> **Exercise instructions**: In the listing that follows, copy out each line that includes the word "project".
◇ ◇ ◇ ◇ ◇ ◇ ◇
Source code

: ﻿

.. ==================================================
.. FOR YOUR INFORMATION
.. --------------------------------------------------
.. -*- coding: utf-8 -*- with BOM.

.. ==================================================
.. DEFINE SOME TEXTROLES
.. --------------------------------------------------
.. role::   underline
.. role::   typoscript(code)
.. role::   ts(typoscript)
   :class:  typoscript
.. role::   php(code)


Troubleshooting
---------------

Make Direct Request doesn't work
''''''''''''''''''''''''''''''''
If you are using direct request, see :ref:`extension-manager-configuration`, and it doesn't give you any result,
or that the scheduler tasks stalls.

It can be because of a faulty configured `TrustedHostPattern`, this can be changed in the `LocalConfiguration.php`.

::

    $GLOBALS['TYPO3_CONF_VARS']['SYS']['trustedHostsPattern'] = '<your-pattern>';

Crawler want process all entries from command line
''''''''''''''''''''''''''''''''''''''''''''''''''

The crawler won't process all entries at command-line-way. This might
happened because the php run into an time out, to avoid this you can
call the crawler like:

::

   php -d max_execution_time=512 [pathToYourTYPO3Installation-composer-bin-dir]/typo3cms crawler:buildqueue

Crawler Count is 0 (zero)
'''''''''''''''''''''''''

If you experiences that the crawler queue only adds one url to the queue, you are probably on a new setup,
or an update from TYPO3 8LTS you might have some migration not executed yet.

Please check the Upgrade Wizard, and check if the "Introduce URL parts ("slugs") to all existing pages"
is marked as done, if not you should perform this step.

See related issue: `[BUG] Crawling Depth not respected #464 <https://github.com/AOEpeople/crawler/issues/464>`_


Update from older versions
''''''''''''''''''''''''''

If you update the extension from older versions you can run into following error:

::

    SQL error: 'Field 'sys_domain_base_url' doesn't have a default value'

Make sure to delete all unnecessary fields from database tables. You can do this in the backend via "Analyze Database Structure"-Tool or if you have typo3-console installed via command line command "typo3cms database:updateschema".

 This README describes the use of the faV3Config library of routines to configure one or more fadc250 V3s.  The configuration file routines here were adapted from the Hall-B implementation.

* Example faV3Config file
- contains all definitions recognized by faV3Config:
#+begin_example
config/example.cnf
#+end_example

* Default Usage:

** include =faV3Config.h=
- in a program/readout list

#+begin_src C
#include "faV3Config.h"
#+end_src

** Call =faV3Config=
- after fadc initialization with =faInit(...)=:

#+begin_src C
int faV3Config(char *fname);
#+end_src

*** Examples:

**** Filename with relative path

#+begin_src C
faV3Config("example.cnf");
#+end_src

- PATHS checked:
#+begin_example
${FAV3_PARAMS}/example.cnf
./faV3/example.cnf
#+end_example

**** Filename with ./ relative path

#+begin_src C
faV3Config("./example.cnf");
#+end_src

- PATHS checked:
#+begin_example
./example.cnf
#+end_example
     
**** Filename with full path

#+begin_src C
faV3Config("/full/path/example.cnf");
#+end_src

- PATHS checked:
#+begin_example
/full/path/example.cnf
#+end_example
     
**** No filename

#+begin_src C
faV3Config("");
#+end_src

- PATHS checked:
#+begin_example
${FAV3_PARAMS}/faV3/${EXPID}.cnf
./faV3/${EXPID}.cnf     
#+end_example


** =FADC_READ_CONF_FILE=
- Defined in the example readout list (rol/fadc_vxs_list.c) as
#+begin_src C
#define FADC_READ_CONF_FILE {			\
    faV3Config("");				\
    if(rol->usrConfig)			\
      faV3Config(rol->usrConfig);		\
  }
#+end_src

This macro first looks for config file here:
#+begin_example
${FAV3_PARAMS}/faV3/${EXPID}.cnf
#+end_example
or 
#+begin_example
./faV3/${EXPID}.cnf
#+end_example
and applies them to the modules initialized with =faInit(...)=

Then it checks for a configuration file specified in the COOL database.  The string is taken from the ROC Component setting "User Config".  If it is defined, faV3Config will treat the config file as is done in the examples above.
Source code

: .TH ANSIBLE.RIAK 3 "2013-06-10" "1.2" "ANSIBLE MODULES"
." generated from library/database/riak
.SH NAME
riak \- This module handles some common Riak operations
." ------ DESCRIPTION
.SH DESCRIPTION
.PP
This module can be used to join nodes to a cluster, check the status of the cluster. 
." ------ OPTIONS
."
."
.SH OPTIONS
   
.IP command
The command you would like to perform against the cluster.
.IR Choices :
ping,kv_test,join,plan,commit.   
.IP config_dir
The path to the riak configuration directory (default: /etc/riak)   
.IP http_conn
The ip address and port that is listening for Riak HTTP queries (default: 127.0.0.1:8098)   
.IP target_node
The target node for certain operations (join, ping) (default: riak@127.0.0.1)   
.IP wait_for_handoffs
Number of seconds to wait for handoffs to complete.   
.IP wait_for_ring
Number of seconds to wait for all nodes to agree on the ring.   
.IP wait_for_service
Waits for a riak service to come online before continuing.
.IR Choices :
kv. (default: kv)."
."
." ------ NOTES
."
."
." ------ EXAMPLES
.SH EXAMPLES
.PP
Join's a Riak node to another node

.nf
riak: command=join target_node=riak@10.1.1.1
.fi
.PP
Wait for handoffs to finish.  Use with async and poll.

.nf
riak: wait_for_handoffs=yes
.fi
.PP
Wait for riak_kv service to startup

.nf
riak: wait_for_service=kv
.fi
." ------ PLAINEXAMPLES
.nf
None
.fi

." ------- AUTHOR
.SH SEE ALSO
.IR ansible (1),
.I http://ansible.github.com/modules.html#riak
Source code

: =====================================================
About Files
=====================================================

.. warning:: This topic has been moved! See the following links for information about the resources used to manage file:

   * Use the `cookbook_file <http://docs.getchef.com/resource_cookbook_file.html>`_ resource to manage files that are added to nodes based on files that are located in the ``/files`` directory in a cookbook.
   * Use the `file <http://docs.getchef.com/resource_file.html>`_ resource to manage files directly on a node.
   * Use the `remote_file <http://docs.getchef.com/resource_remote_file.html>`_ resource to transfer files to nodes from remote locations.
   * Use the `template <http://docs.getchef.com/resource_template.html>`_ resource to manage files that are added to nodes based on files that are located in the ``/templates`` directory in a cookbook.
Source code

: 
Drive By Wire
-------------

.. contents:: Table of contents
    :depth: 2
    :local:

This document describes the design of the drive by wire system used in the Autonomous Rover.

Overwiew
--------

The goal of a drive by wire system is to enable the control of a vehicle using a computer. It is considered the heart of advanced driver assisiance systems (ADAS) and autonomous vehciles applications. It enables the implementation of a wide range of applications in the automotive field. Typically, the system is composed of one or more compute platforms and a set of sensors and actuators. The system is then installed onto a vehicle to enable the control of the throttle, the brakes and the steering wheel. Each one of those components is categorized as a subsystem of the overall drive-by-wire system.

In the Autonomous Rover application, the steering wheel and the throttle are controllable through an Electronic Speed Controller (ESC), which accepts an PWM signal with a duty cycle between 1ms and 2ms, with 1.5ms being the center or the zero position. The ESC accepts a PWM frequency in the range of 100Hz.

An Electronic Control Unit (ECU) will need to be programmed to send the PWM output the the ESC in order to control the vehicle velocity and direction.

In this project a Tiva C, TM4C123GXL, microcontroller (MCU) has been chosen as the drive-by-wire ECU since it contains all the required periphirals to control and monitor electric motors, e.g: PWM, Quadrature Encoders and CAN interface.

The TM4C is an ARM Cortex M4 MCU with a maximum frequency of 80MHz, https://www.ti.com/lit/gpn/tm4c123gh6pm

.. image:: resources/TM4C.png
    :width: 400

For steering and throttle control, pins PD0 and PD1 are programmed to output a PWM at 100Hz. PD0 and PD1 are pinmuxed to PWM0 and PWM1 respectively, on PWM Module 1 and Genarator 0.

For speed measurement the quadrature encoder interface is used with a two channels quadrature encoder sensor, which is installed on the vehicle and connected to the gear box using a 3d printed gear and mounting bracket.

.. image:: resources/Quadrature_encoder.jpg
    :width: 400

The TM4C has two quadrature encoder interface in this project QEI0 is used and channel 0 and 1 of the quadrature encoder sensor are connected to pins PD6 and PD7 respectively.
◇ ◇ ◇ ◇ ◇ ◇ ◇
> **Solution for this task**:
In this project a Tiva C, TM4C123GXL, microcontroller (MCU) has been chosen as the drive-by-wire ECU since it contains all the required periphirals to control and monitor electric motors, e.g: PWM, Quadrature Encoders and CAN interface.
The TM4C has two quadrature encoder interface in this project QEI0 is used and channel 0 and 1 of the quadrature encoder sensor are connected to pins PD6 and PD7 respectively.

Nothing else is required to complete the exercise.